- [Aim]
Copy every line of the records below verbatim, leaving out the pictures.

:: Input

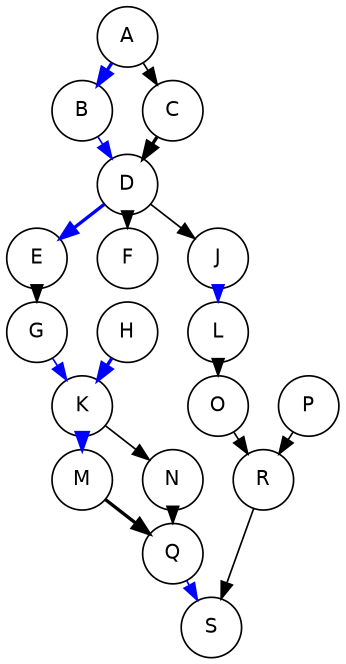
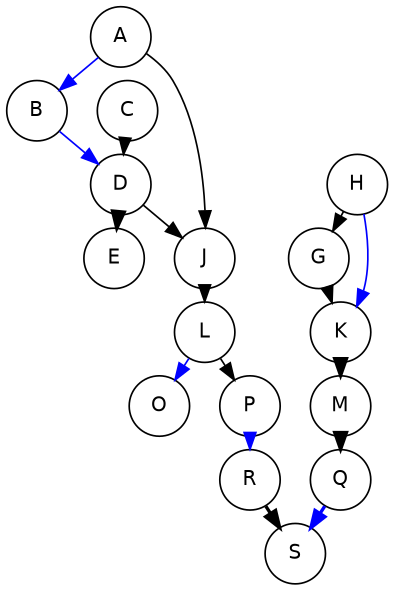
  digraph {
    fontname=Helvetica
    fontsize=12
    rank=LR
    ranksep=0.1
    node [fontname=Helvetica fontsize=12 shape=circle]
    edge [fontname=Helvetica fontsize=12]
    A
    B
    C
    D
    E
-   F
    J
    G
    K
    H
    L
    M
-   N
    Q
    S
    O
    P
    R
-   A -> B [color=blue style=bold]
-   A -> C
+   A -> B [color=blue style=solid]
+   A -> J
    B -> D [color=blue style=solid]
-   C -> D [style=bold]
-   D -> E [color=blue style=bold]
-   D -> F
+   C -> D
+   D -> E [color=black style=bold]
    D -> J
-   E -> G
-   J -> L [color=blue]
-   G -> K [color=blue]
-   K -> M [color=blue style=bold]
-   K -> N
-   H -> K [color=blue style=bold]
-   L -> O
+   H -> G
+   J -> L
+   G -> K
+   K -> M [color=black style=bold]
+   H -> K [color=blue style=solid]
+   L -> O [color=blue]
+   L -> P
    M -> Q [color=black style=bold]
-   N -> Q
-   Q -> S [color=blue style=solid]
-   O -> R
-   P -> R
-   R -> S
+   Q -> S [color=blue style=bold]
+   P -> R [color=blue]
+   R -> S [style=bold]
  }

::::

- [Response for this exercise]
  digraph {
    fontname=Helvetica
    fontsize=12
    rank=LR
    ranksep=0.1
    node [fontname=Helvetica fontsize=12 shape=circle]
    edge [fontname=Helvetica fontsize=12]
    A
    B
    C
    D
    E
-   F
    J
    G
    K
    H
    L
    M
-   N
    Q
    S
    O
    P
    R
-   A -> B [color=blue style=bold]
-   A -> C
+   A -> B [color=blue style=solid]
+   A -> J
    B -> D [color=blue style=solid]
-   C -> D [style=bold]
-   D -> E [color=blue style=bold]
-   D -> F
+   C -> D
+   D -> E [color=black style=bold]
    D -> J
-   E -> G
-   J -> L [color=blue]
-   G -> K [color=blue]
-   K -> M [color=blue style=bold]
-   K -> N
-   H -> K [color=blue style=bold]
-   L -> O
+   H -> G
+   J -> L
+   G -> K
+   K -> M [color=black style=bold]
+   H -> K [color=blue style=solid]
+   L -> O [color=blue]
+   L -> P
    M -> Q [color=black style=bold]
-   N -> Q
-   Q -> S [color=blue style=solid]
-   O -> R
-   P -> R
-   R -> S
+   Q -> S [color=blue style=bold]
+   P -> R [color=blue]
+   R -> S [style=bold]
  }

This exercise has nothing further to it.